▼

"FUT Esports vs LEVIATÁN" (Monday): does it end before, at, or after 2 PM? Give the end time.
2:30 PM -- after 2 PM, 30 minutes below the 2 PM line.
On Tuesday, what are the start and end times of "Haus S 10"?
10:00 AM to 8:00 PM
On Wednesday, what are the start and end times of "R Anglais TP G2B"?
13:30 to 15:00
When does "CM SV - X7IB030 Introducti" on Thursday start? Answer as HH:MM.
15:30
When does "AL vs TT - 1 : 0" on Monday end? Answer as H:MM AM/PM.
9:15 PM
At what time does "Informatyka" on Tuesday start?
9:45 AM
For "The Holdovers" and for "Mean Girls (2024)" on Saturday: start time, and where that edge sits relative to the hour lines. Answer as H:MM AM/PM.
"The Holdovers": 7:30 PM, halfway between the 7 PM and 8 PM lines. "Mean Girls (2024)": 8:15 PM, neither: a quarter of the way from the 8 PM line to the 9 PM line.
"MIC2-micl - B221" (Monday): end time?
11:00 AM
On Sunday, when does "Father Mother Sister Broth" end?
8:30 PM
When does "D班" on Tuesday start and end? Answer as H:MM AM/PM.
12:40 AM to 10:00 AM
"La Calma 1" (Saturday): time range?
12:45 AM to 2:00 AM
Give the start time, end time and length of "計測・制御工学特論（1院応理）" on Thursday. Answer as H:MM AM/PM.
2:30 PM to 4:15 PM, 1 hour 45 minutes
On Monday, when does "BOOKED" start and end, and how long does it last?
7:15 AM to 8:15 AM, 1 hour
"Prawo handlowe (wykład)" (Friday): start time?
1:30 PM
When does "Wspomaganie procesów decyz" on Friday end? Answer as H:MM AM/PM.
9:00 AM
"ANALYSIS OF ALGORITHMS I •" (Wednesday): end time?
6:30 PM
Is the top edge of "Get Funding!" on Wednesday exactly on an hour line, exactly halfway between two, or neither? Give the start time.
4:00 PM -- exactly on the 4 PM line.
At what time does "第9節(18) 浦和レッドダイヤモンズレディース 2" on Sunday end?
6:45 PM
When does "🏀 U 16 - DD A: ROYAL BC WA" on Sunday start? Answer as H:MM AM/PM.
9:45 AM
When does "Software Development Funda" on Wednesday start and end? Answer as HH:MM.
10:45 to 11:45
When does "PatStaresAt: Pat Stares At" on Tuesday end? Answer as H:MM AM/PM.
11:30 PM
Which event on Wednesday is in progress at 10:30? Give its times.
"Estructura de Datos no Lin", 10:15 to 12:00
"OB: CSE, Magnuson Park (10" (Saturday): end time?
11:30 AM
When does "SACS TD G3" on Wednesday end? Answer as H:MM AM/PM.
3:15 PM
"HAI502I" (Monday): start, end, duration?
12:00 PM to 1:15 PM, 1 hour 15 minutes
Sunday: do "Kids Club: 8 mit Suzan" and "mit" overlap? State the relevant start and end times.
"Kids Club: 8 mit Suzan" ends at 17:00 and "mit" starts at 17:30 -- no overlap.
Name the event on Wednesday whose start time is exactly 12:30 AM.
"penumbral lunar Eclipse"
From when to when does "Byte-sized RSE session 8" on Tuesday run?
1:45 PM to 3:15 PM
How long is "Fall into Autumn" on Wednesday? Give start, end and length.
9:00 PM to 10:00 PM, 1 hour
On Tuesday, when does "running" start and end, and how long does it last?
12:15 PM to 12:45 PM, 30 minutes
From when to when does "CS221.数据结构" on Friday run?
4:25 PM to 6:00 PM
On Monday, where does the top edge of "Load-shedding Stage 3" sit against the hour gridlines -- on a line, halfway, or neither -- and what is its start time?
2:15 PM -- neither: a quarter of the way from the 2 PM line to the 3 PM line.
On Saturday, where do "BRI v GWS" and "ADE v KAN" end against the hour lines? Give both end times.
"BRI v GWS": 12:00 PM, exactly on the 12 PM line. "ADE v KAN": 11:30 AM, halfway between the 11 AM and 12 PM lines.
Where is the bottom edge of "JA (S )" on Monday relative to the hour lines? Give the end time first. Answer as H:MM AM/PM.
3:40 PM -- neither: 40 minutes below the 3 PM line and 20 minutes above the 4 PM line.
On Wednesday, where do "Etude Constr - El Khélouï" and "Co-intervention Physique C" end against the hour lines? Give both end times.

▲

### Stated exercise:
Copy all of the items above line for line, without changing any wording.

### The reply:
"FUT Esports vs LEVIATÁN" (Monday): does it end before, at, or after 2 PM? Give the end time.
2:30 PM -- after 2 PM, 30 minutes below the 2 PM line.
On Tuesday, what are the start and end times of "Haus S 10"?
10:00 AM to 8:00 PM
On Wednesday, what are the start and end times of "R Anglais TP G2B"?
13:30 to 15:00
When does "CM SV - X7IB030 Introducti" on Thursday start? Answer as HH:MM.
15:30
When does "AL vs TT - 1 : 0" on Monday end? Answer as H:MM AM/PM.
9:15 PM
At what time does "Informatyka" on Tuesday start?
9:45 AM
For "The Holdovers" and for "Mean Girls (2024)" on Saturday: start time, and where that edge sits relative to the hour lines. Answer as H:MM AM/PM.
"The Holdovers": 7:30 PM, halfway between the 7 PM and 8 PM lines. "Mean Girls (2024)": 8:15 PM, neither: a quarter of the way from the 8 PM line to the 9 PM line.
"MIC2-micl - B221" (Monday): end time?
11:00 AM
On Sunday, when does "Father Mother Sister Broth" end?
8:30 PM
When does "D班" on Tuesday start and end? Answer as H:MM AM/PM.
12:40 AM to 10:00 AM
"La Calma 1" (Saturday): time range?
12:45 AM to 2:00 AM
Give the start time, end time and length of "計測・制御工学特論（1院応理）" on Thursday. Answer as H:MM AM/PM.
2:30 PM to 4:15 PM, 1 hour 45 minutes
On Monday, when does "BOOKED" start and end, and how long does it last?
7:15 AM to 8:15 AM, 1 hour
"Prawo handlowe (wykład)" (Friday): start time?
1:30 PM
When does "Wspomaganie procesów decyz" on Friday end? Answer as H:MM AM/PM.
9:00 AM
"ANALYSIS OF ALGORITHMS I •" (Wednesday): end time?
6:30 PM
Is the top edge of "Get Funding!" on Wednesday exactly on an hour line, exactly halfway between two, or neither? Give the start time.
4:00 PM -- exactly on the 4 PM line.
At what time does "第9節(18) 浦和レッドダイヤモンズレディース 2" on Sunday end?
6:45 PM
When does "🏀 U 16 - DD A: ROYAL BC WA" on Sunday start? Answer as H:MM AM/PM.
9:45 AM
When does "Software Development Funda" on Wednesday start and end? Answer as HH:MM.
10:45 to 11:45
When does "PatStaresAt: Pat Stares At" on Tuesday end? Answer as H:MM AM/PM.
11:30 PM
Which event on Wednesday is in progress at 10:30? Give its times.
"Estructura de Datos no Lin", 10:15 to 12:00
"OB: CSE, Magnuson Park (10" (Saturday): end time?
11:30 AM
When does "SACS TD G3" on Wednesday end? Answer as H:MM AM/PM.
3:15 PM
"HAI502I" (Monday): start, end, duration?
12:00 PM to 1:15 PM, 1 hour 15 minutes
Sunday: do "Kids Club: 8 mit Suzan" and "mit" overlap? State the relevant start and end times.
"Kids Club: 8 mit Suzan" ends at 17:00 and "mit" starts at 17:30 -- no overlap.
Name the event on Wednesday whose start time is exactly 12:30 AM.
"penumbral lunar Eclipse"
From when to when does "Byte-sized RSE session 8" on Tuesday run?
1:45 PM to 3:15 PM
How long is "Fall into Autumn" on Wednesday? Give start, end and length.
9:00 PM to 10:00 PM, 1 hour
On Tuesday, when does "running" start and end, and how long does it last?
12:15 PM to 12:45 PM, 30 minutes
From when to when does "CS221.数据结构" on Friday run?
4:25 PM to 6:00 PM
On Monday, where does the top edge of "Load-shedding Stage 3" sit against the hour gridlines -- on a line, halfway, or neither -- and what is its start time?
2:15 PM -- neither: a quarter of the way from the 2 PM line to the 3 PM line.
On Saturday, where do "BRI v GWS" and "ADE v KAN" end against the hour lines? Give both end times.
"BRI v GWS": 12:00 PM, exactly on the 12 PM line. "ADE v KAN": 11:30 AM, halfway between the 11 AM and 12 PM lines.
Where is the bottom edge of "JA (S )" on Monday relative to the hour lines? Give the end time first. Answer as H:MM AM/PM.
3:40 PM -- neither: 40 minutes below the 3 PM line and 20 minutes above the 4 PM line.
On Wednesday, where do "Etude Constr - El Khélouï" and "Co-intervention Physique C" end against the hour lines? Give both end times.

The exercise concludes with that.